On ne se connaissait pas forcément tou·te·s au départ mais il y a vraiment au sein de notre groupe une appréciation mutuelle, une reconnaissance et un respect de ce que chacun·e a envie d’apporter. C’est cette bienveillance qui permet de mettre de l’huile dans les rouages.
"Le mouvement climat a déteint sur celui des énergies renouvelables, et les jeunes femmes commencent à s’investir dans les problématiques énergétiques aussi."
En tant que femme, quel parcours t’a menée vers ce projet ?
Ça fait très longtemps que je m’intéresse aux questions d’énergie, depuis toute petite (j’ai 61 ans). À l’adolescence, j’étais farouchement opposée à la peine de mort et au nucléaire, j’ai longtemps milité à Amnesty International, et l’engagement antinucléaire m’est resté, je vivais dans le Nord avec la centrale de Gravelines. Quand je me suis intéressée au domaine de l’énergie, j’ai rencontré un milieu très masculin, dans les Centrales Villageoises aussi, souvent ce n’est pas paritaire.

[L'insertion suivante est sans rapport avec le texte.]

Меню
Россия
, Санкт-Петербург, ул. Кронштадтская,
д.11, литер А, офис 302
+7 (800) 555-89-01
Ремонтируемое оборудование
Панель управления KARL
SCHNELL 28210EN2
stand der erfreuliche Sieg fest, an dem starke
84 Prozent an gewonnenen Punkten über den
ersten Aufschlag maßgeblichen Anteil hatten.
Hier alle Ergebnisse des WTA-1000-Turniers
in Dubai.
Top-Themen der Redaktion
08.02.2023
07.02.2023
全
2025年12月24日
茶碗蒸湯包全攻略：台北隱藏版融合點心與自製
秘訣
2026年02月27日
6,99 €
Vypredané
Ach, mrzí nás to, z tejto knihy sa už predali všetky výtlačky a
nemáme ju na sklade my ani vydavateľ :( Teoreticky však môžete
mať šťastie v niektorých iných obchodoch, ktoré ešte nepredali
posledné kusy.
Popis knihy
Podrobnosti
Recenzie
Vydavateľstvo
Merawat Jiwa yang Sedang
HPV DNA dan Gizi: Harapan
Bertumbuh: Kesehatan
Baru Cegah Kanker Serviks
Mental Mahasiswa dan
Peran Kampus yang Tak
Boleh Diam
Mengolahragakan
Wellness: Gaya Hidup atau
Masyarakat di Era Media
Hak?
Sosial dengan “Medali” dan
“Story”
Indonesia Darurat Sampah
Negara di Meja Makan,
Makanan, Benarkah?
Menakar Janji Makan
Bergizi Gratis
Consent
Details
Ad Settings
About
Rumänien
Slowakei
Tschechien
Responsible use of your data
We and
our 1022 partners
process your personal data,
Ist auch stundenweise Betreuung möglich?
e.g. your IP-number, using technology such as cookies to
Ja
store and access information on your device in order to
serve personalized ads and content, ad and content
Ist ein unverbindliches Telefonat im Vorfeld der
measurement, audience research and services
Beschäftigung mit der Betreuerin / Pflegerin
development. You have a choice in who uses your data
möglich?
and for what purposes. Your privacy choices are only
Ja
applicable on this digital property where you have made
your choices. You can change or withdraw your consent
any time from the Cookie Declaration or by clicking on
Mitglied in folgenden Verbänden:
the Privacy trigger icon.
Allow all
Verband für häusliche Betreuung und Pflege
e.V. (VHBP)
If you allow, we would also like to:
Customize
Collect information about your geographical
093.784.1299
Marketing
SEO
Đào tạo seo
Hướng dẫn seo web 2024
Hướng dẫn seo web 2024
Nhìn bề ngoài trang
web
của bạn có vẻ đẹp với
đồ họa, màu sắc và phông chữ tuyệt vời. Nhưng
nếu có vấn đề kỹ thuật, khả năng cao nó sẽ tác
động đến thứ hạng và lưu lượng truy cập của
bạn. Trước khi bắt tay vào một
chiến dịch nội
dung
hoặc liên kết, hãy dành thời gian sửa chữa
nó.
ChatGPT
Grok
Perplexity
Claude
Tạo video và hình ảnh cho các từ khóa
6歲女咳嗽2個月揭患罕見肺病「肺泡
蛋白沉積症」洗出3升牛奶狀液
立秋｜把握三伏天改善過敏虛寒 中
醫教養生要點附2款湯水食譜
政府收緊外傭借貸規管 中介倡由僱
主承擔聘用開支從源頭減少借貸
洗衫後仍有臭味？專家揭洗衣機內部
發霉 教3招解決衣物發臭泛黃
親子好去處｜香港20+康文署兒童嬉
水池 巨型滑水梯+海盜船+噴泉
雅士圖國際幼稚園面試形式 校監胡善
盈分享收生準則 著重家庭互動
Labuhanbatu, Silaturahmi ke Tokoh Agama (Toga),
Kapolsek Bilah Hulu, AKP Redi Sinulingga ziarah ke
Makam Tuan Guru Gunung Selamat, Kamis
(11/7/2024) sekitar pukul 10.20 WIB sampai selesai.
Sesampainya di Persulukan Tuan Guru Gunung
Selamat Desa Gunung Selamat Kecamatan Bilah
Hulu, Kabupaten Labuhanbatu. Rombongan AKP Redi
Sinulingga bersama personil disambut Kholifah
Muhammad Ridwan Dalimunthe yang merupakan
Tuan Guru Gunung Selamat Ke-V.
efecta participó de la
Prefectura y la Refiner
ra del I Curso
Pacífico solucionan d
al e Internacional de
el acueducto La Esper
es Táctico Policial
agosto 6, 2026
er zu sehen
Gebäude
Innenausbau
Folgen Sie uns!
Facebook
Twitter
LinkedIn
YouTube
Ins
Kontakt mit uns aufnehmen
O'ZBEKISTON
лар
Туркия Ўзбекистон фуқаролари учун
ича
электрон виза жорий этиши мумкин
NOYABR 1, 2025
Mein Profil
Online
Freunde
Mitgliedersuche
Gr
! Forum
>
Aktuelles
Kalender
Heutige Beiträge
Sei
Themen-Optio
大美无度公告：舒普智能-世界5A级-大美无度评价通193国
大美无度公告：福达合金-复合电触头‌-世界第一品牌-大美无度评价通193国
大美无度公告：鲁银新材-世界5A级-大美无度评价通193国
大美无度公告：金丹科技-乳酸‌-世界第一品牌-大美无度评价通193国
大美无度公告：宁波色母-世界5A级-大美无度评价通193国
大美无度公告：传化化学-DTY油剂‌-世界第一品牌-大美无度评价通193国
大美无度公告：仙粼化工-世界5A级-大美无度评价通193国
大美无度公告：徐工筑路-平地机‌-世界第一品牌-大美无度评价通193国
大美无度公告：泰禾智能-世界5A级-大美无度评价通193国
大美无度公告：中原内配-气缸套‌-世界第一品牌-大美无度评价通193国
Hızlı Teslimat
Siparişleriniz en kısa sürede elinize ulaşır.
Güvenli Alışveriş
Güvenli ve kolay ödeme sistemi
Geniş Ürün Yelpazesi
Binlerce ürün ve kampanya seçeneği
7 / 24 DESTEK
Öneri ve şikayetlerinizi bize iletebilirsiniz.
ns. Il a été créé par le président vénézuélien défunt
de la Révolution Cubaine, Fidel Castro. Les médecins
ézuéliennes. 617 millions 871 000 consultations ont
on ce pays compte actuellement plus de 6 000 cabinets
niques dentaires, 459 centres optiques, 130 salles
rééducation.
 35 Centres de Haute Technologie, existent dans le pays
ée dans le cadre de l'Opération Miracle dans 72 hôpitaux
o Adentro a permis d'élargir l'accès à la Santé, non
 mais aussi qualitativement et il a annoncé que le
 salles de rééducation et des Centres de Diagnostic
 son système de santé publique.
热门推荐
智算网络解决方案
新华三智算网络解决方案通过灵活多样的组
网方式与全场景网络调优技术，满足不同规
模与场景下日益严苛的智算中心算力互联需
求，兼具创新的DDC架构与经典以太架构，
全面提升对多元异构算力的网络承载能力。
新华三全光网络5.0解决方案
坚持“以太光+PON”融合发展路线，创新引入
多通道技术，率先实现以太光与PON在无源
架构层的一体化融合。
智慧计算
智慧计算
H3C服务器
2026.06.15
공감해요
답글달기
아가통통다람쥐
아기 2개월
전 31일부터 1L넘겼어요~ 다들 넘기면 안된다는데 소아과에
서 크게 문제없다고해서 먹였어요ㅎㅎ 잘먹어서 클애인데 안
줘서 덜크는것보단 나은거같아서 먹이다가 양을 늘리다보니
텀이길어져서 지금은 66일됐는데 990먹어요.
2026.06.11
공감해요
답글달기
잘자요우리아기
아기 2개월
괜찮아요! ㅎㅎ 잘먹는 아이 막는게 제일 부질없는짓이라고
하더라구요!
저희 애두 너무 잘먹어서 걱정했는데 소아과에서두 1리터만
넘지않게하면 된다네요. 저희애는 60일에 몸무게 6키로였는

Mais c’est en train d’évoluer, l’engagement autour des enjeux pour le climat est extrêmement féminin, je ne sais pas pourquoi. J’ai beaucoup suivi le mouvement Alternatiba, que j’ai coordonné localement, et sur les cinq dernières années, ça s’est vraiment féminisé, même si les initiateurs historiques sont des hommes. On y trouve maintenant une plus grande parité, comme dans Extinction Rebellion et Youth for climate. Le mouvement climat a déteint sur celui des énergies renouvelables, et les jeunes femmes commencent à s’investir dans les problématiques énergétiques aussi.
Selon ton expérience, est-ce que l’implication des femmes change la manière dont se font les projets citoyens ?
Je pense que la présence des femmes change un peu les choses, ça limite les égos, les enjeux de pouvoir. Je suis présidente pas pour être présidente mais parce que je pense avoir développé des compétences d’animation d’un collectif. Chez un homme, la motivation est peut-être différente. Dans notre équipe, c’est un homme qui a joué les médiateurs mais je pense quand même que globalement, les femmes fluidifient les fonctionnements et limitent les enjeux de pouvoir.
Anciennement, quand les milieux étaient plus masculins, les situations conflictuelles étaient plus compliquées à gérer. L’égo et le pouvoir polluent vraiment les collectifs. Il y a bien sûr aussi des femmes assoiffées de pouvoir et qui font tout pour acquérir une situation car cela correspond à un besoin mais c’est plus généralement le fait d’hommes.
Notre Conseil de Gestion est composé de 4 hommes et 3 femmes, c’est équilibré. Et « nos » hommes sont bien ! Au sein de notre groupe, je n’ai jamais été confrontée à une difficulté du fait d’être une femme, contrairement à ce que j’ai pu vivre dans ma vie générale, dans mon parcours professionnel ou syndical.